Meet bestselling author Randall Hanson.
Which is great, but a little weird. Because Hanson wrote his book back in 2009. He hadn't had sales anything like this in nearly a decade.
Of course, As Hanson is quick to admit, his sudden status has nothing to do with his skill as an author. Instead, it's because way back when, he happened to choose the same name as what would later become an anti-Trump book that's now literally the number-1 book in the country.
Fire and Fury: Inside the Trump White House, is by Michael Wolff. Hanson's book? Fire and Fury: The Allied Bombing of Germany, 1942-1945.
Different subtitle. Different subject. Different book, entirely.
I don't think I need to rehash the history of Wolff's Fire and Fury. If you've been alive and sentient in the United States during the past 10 days, you've probably heard already. It's a blockbuster, controversial book, and it was likely to be a big hit.

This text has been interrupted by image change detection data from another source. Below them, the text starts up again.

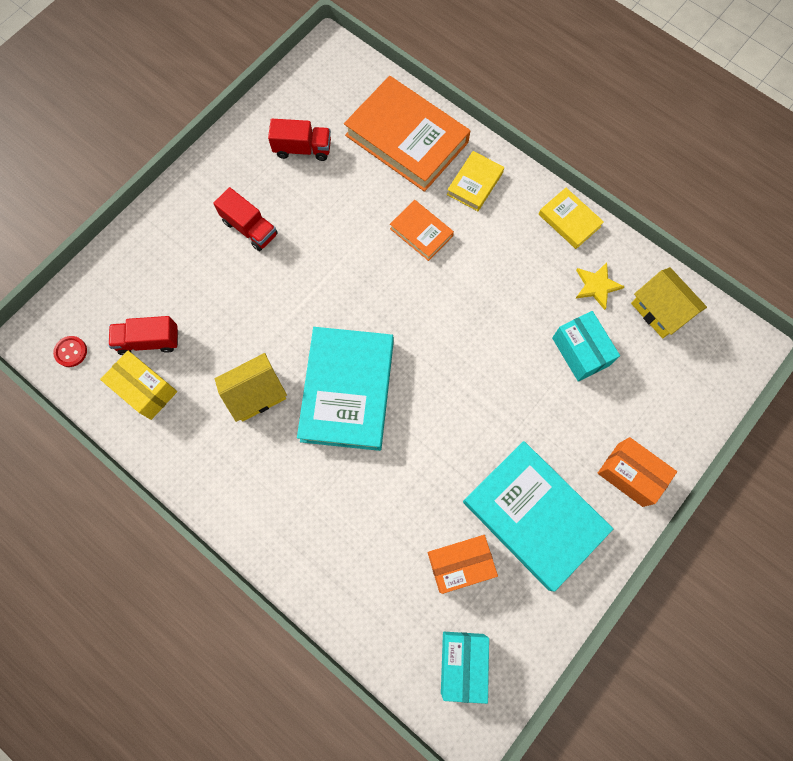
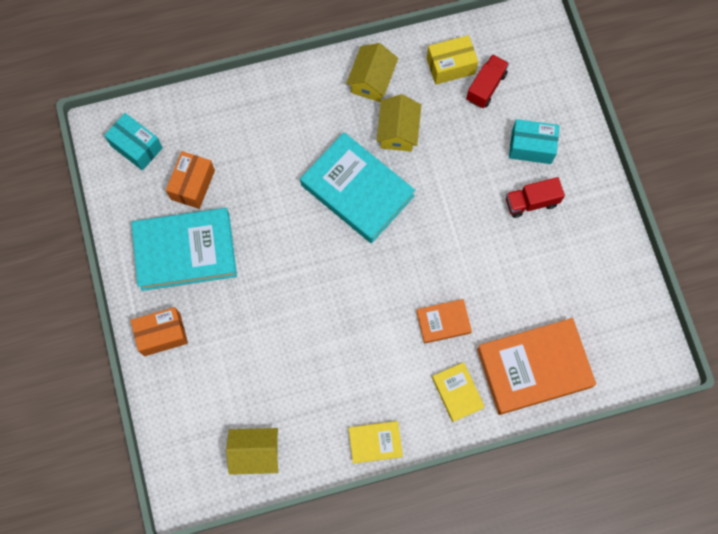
camera: 125 degrees right, 0 degrees up
red button [53,336,87,367] -> none
red truck [268,119,331,161] -> none
turquoise box [552,311,620,382] -> turquoise box moved to [509,119,559,164]
yellow star [575,262,625,310] -> none
none -> yellow house [346,43,398,102]

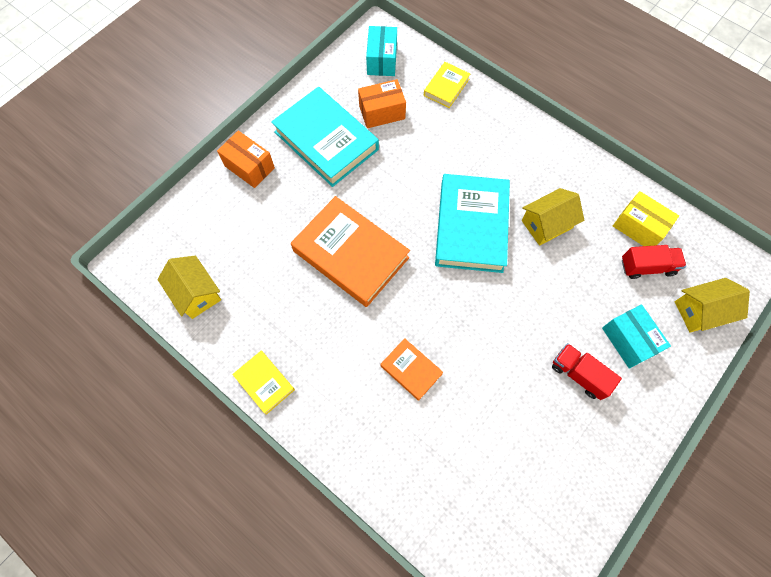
camera: 55 degrees right, 5 degrees down
yellow house [346,43,398,102] -> yellow house moved to [675,278,750,333]
yellow book [432,362,485,422] -> yellow book moved to [424,62,470,108]
orange book [477,318,596,415] -> orange book moved to [291,196,410,307]

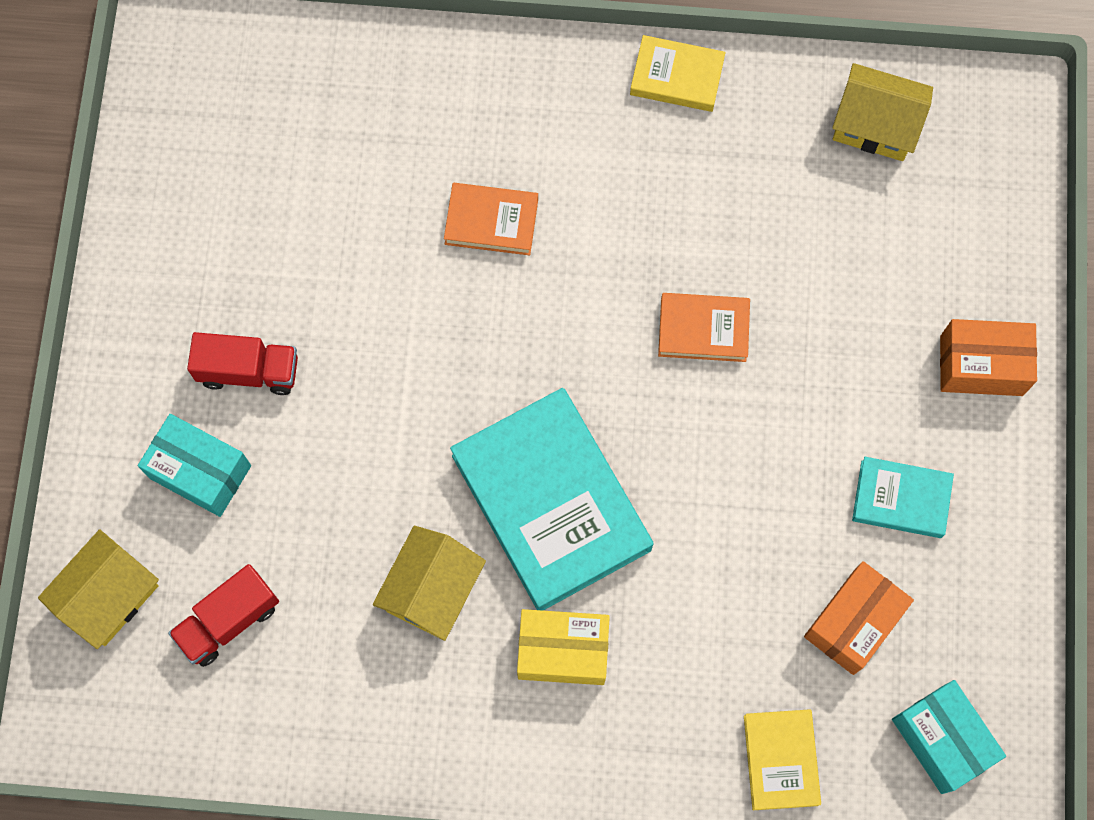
camera: 145 degrees right, 5 degrees up
turquoise book [271,87,379,187] -> turquoise book [852,457,954,538], size x0.49
orange book [291,196,410,307] -> orange book [658,293,750,362], size x0.49
yellow box [613,191,679,246] -> yellow box moved to [517,609,610,685]

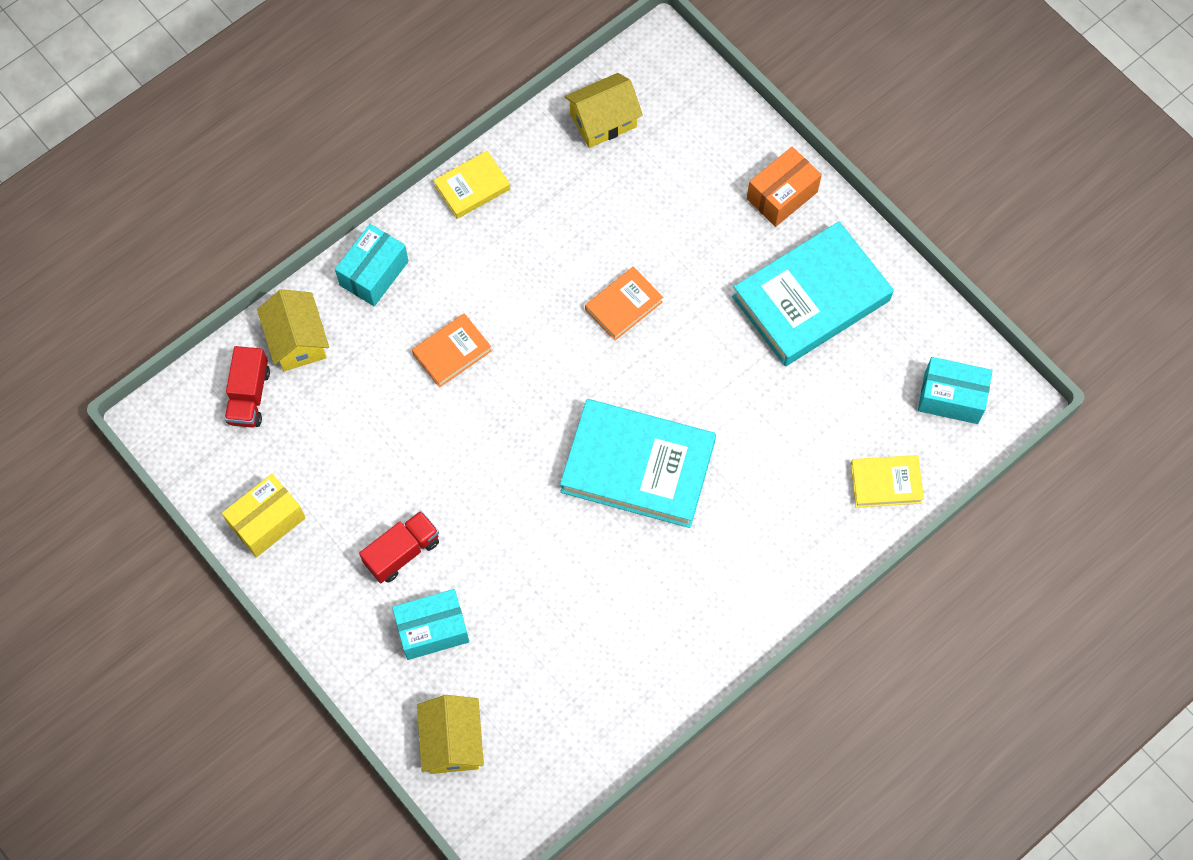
camera: 45 degrees left, 5 degrees down
red truck [168,564,279,667] -> red truck moved to [225,346,270,427]
yellow house [373,526,486,641] -> yellow house moved to [257,289,329,371]
yellow box [517,609,610,685] -> yellow box moved to [222,474,305,557]
yellow book [744,709,821,810] -> yellow book turned 45 degrees counterclockwise [851,455,924,508]
orange box [804,561,914,675] -> none
turquoise book [852,457,954,538] -> turquoise book [732,221,894,366], size x2.02
none -> turquoise box [335,224,409,306]

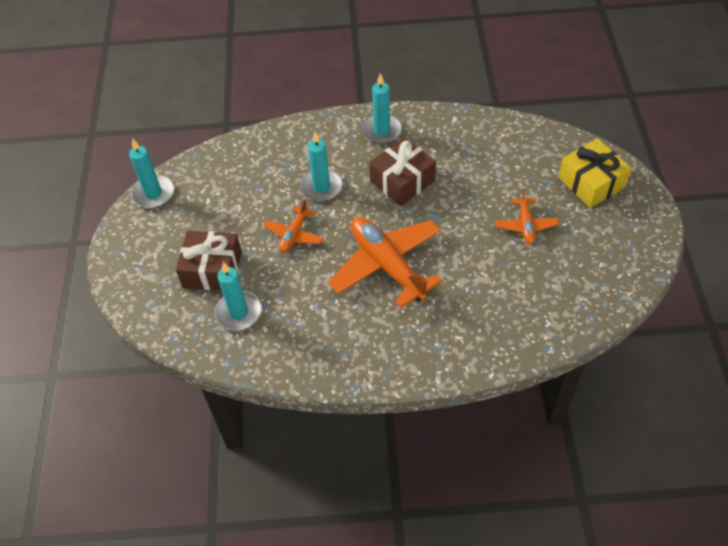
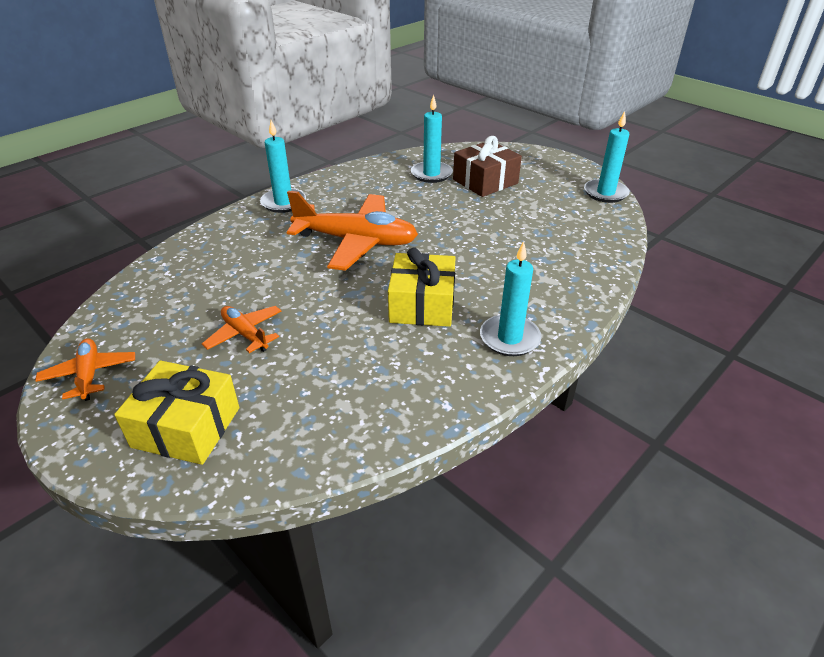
camera: 135 degrees right, 15 degrees down
orange plane [264,199,323,252] -> orange plane moved to [35,338,135,401]
turquoise candle [300,132,343,202] -> turquoise candle moved to [260,120,306,213]
brown gift [369,137,436,206] -> yellow gift [388,248,456,327]

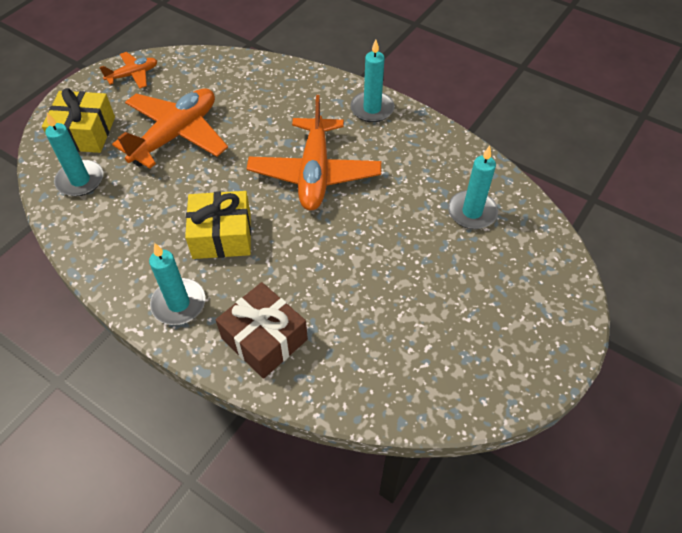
camera: 80 degrees right, 15 degrees up
orange plane [202,306,281,353] -> orange plane [112,88,228,169], size x1.97
brown gift [453,136,522,197] -> brown gift moved to [216,282,308,379]
turquoise candle [584,111,630,203] -> turquoise candle moved to [45,113,103,196]

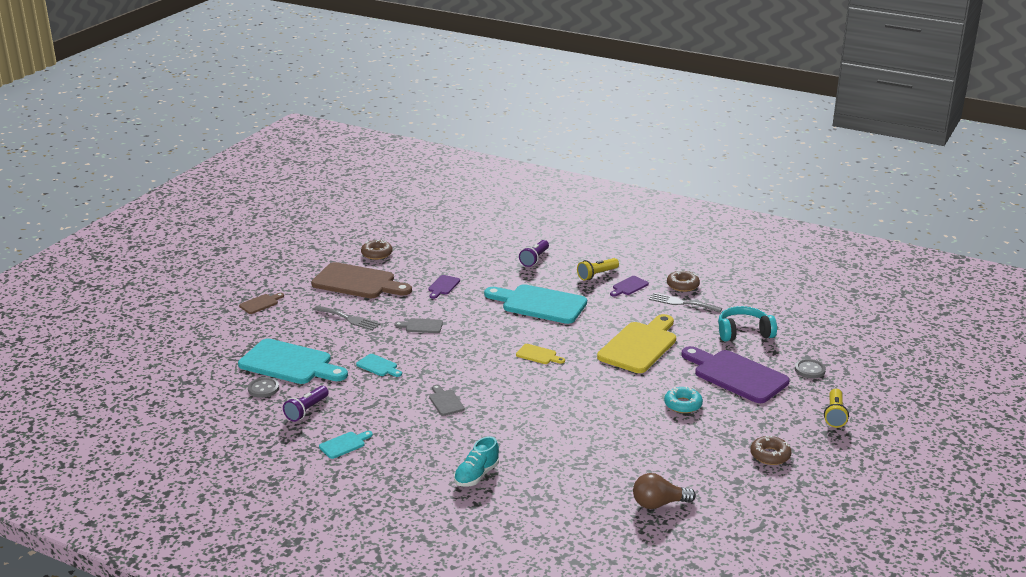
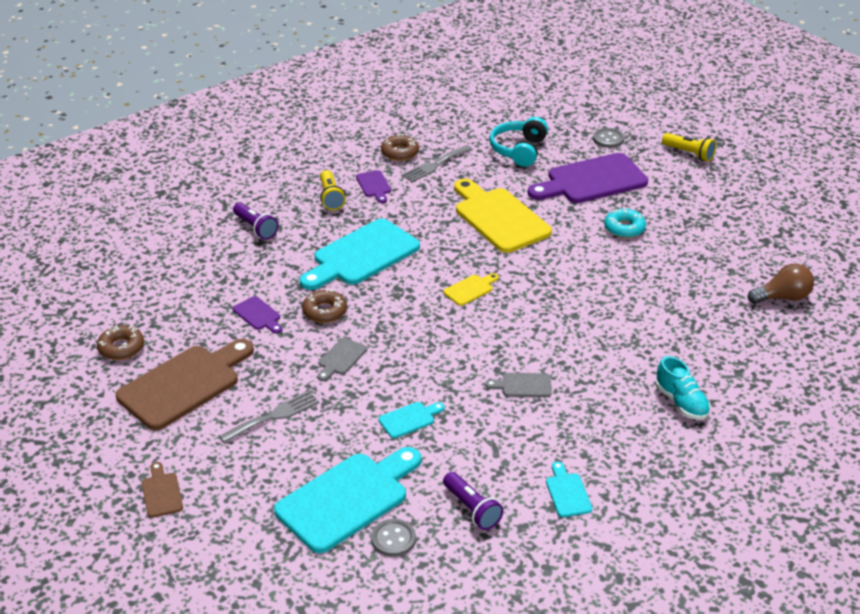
camera: 65 degrees left, 10 degrees up
brown light bulb [633,473,696,509] -> brown light bulb turned 120 degrees counterclockwise [748,264,814,304]
brown donut [750,436,792,465] -> brown donut moved to [302,289,347,323]

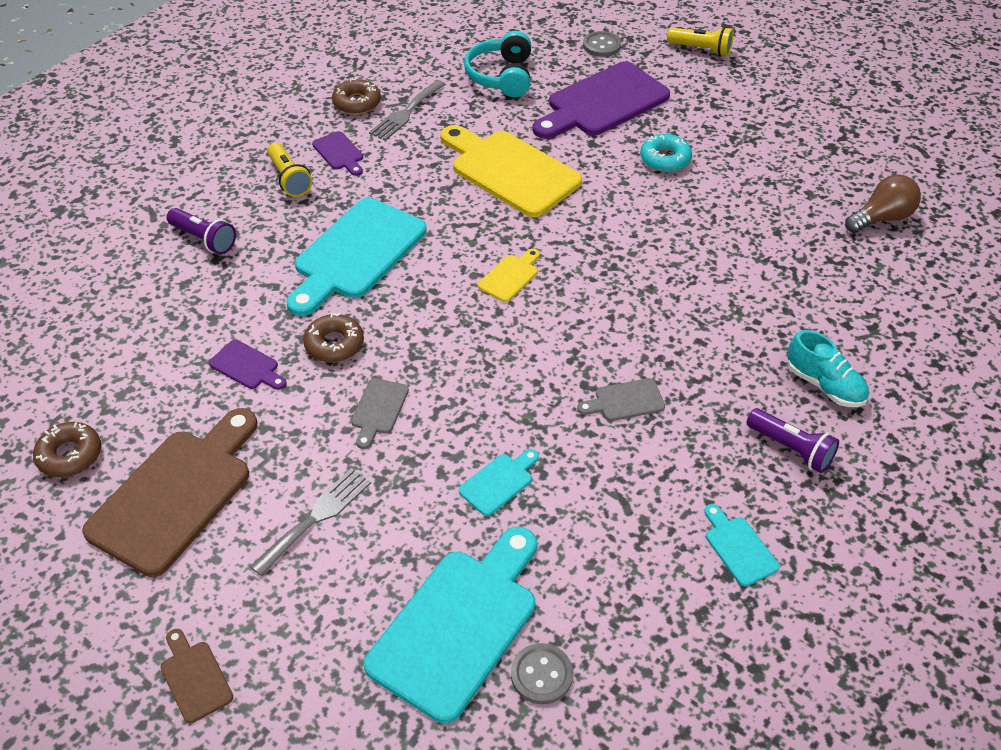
camera: 15 degrees left, 10 degrees up
purple flashlight [443,472,503,530] -> purple flashlight moved to [747,408,839,473]

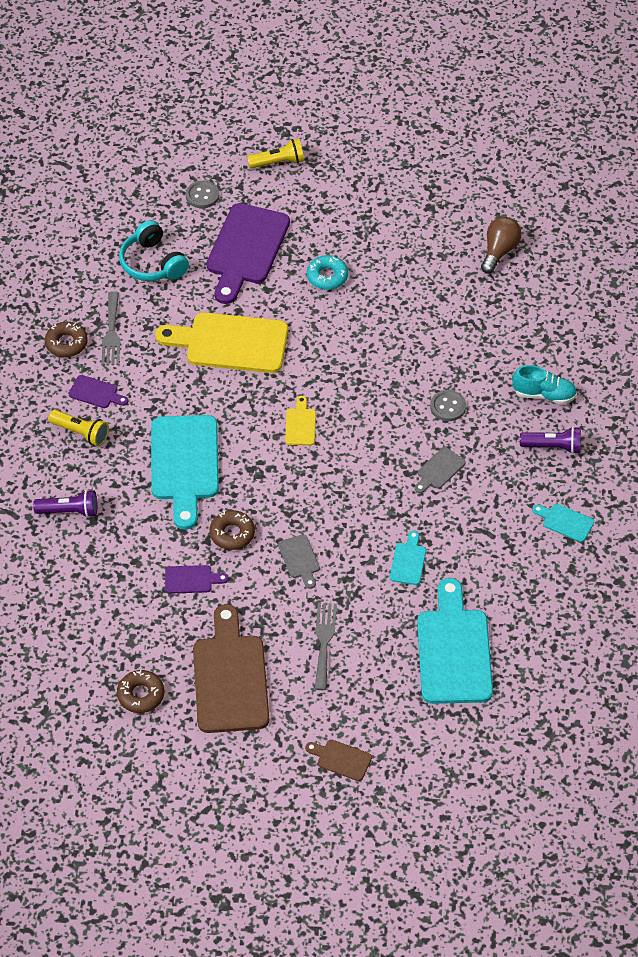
camera: 35 degrees left, 5 degrees up
grey button [511,643,573,704] -> grey button moved to [430,390,466,421]

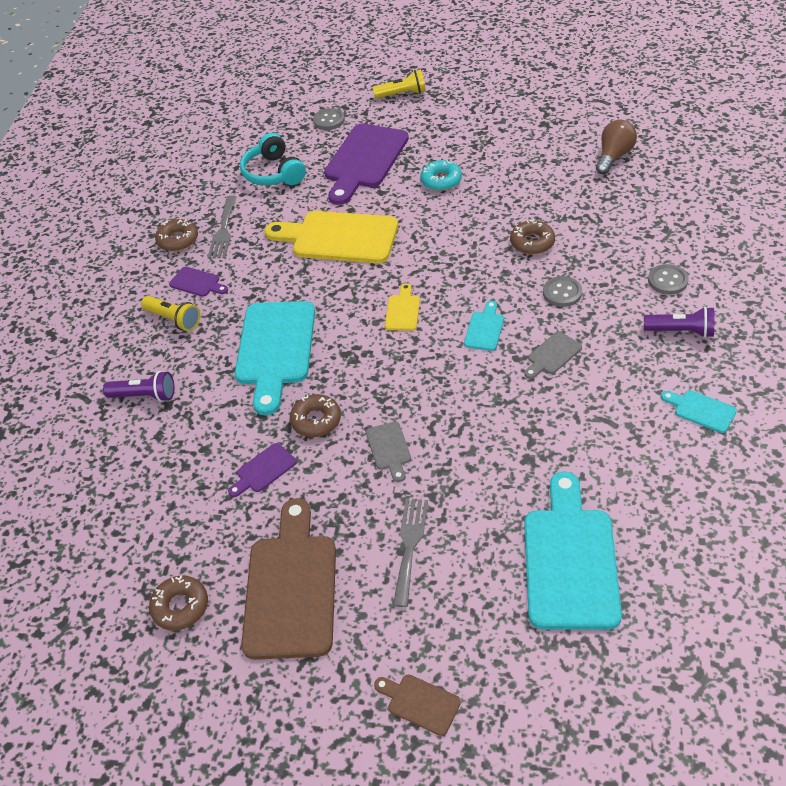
camera: 10 degrees right, 5 degrees down
purple cutting board [165,565,229,594] -> purple cutting board turned 135 degrees clockwise [228,443,296,497]
turquoise cutting board [390,531,426,585] -> turquoise cutting board moved to [464,301,504,351]
turquoise shoe [512,365,577,404] -> grey button [648,264,688,295]
none -> brown donut [510,219,555,255]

Trump's lawyers responded to its publication by sending a cease-and-desist letter to its publisher. Trump had a thing or two to say himself, on Twitter.
I authorized Zero access to White House (actually turned him down many times) for author of phony book! I never spoke to him for book. Full of lies, misrepresentations and sources that don't exist. Look at this guy's past and watch what happens to him and Sloppy Steve!-- Donald J. Trump (@realDonaldTrump) January 5, 2018
This did nothing to dampen sales. The exact opposite, in fact.
The publisher* responded by moving up its publication date, and increasing its print run from 150,000 to 1 million. Besides driving Wolff's book to the top of the bestseller list, Hanson's book also slip-streamed its way up the list, too.
Some readers complained that the book didn't even mention Trump. Which is impressive, suggesting they read Hanson's entire book about the Allied air campaign over Germany in World War II before commenting.
Regardless, the whole thing caught the author off-guard. Not that he was complaining.
"Cheque," by the way, because Hanson is a Canadian professor. He'll have to wait a month or so to learn just how many copies he sold. All thanks to confusion over a title--and to Trump.